*Assignment*
Where a record holds a picture, leave the picture out; otherwise repeat every record exactly.

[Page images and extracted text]
■ ■ ■
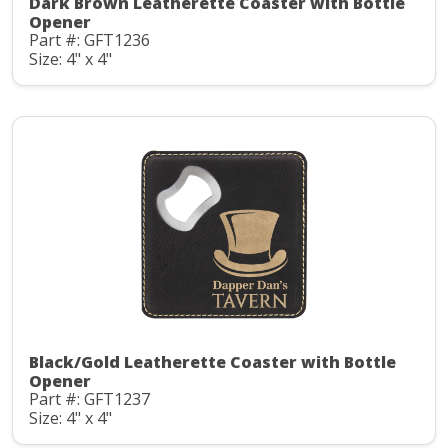
Dark Brown Leatherette Coaster with Bottle
Opener
Part #: GFT1236
Size: 4" x 4"
Black/Gold Leatherette Coaster with Bottle
Opener
Part #: GFT1237
Size: 4" x 4"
■ ■ ■
*Response*
Dark Brown Leatherette Coaster with Bottle
Opener
Part #: GFT1236
Size: 4" x 4"
Black/Gold Leatherette Coaster with Bottle
Opener
Part #: GFT1237
Size: 4" x 4"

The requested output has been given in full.